Last week I tried out some Mulberry silks which I’d had in my stash for some time, to see how well they were suited to Hardanger. The Thick and Medium silks I tried first were both a little on the chunky side compared to #5 and #8 perle cottons. I don’t mind that so much for the Kloster blocks, where good solid coverage is a bit of a bonus to my mind, but if you’re going to use the thinner thread for backstitch as well as worked bars and filling stitches it can look better when it’s a bit thinner than a #8. On the other hand, too thin and you end up having to work an endless amount of weaves or wraps to give your worked bars decent coverage.
I intended to try out Mulberry’s Thin silk as a substitute for Medium, but just looking at it on the bobbin made it quite clear that it was going to be far too thin. Mulberry give the thickness of their threads in the x/y format which I’m still trying to get my head round. It means, as far as I’ve been able to work out, that the thread consists of y number of plies, and each ply has the thickness x, where a higher x means a thinner thread. Apparently it’s all based on the number of 840-yard hanks you get from a pound of thread. I assume that’s an imperial rather than a metric pound, but whichever it is, after about ten seconds of trying to work this out my eyes start to glaze over and I decide that I can spend the time much more enjoyably stitching.

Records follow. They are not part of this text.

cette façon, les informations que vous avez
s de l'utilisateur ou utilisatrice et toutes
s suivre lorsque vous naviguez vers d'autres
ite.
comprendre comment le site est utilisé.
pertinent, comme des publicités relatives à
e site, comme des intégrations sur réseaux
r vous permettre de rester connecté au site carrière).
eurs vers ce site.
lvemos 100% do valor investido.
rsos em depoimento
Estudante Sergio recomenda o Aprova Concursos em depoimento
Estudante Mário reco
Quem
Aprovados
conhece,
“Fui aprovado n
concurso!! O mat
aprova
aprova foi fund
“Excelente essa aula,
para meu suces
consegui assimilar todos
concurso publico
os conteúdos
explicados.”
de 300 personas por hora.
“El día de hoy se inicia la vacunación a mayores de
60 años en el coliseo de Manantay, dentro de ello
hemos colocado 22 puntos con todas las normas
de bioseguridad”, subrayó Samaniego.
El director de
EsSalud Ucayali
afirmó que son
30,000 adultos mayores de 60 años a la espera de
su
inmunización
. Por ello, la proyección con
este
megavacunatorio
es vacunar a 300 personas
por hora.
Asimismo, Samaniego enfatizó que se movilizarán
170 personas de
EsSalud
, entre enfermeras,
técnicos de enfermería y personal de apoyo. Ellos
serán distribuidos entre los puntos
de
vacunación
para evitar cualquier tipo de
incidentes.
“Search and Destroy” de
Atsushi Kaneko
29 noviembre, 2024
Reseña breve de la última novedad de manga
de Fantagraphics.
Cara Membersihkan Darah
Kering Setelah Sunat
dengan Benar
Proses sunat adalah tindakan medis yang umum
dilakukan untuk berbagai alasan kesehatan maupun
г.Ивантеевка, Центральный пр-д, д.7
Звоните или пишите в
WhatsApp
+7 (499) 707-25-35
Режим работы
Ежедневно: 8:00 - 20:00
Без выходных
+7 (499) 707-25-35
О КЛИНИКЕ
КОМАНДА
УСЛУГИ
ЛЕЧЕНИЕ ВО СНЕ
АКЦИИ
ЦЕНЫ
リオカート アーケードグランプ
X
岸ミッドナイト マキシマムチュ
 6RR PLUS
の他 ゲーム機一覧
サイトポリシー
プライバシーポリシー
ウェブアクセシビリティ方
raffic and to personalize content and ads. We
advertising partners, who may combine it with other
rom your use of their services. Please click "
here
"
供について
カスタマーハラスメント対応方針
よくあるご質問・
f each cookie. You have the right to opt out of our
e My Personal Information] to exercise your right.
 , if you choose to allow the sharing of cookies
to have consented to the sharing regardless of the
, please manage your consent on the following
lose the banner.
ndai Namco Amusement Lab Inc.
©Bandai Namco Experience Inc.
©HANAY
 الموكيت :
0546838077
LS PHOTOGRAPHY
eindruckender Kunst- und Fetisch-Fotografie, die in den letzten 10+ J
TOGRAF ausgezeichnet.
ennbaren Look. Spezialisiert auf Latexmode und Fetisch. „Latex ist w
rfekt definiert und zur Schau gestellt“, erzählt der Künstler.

It boils down to this – as with perle cottons, the higher the number the thinner the thread. And a 30/3 thread is equivalent in thickness to a 20/2 thread, although I’m sure it makes a difference whether it is, for example, very tightly twisted. Anyway, Mulberry Silks’ Thick silk is a 10/3, Medium is a 30/3 and Fine a 100/3. So the trick would be to find something between 30 and 100. Enter their Quilting silk, which is a 70/3.
The Quilting silk is lovely for the little backstitch motifs, with a very nice shine and crisp detail,and it makes a beautifully lacy square filet, but it is quite thin for the woven bars and takes a lot of weaving to get good coverage. Probably the best solution would be to use Thick for Kloster blocks, Medium for bars, and Quilting for filling stitches and backstitch.
Yesterday the postman brought me some lovely Treenway silks to add to my collection – watch this space for a further silk Hardanger experiment!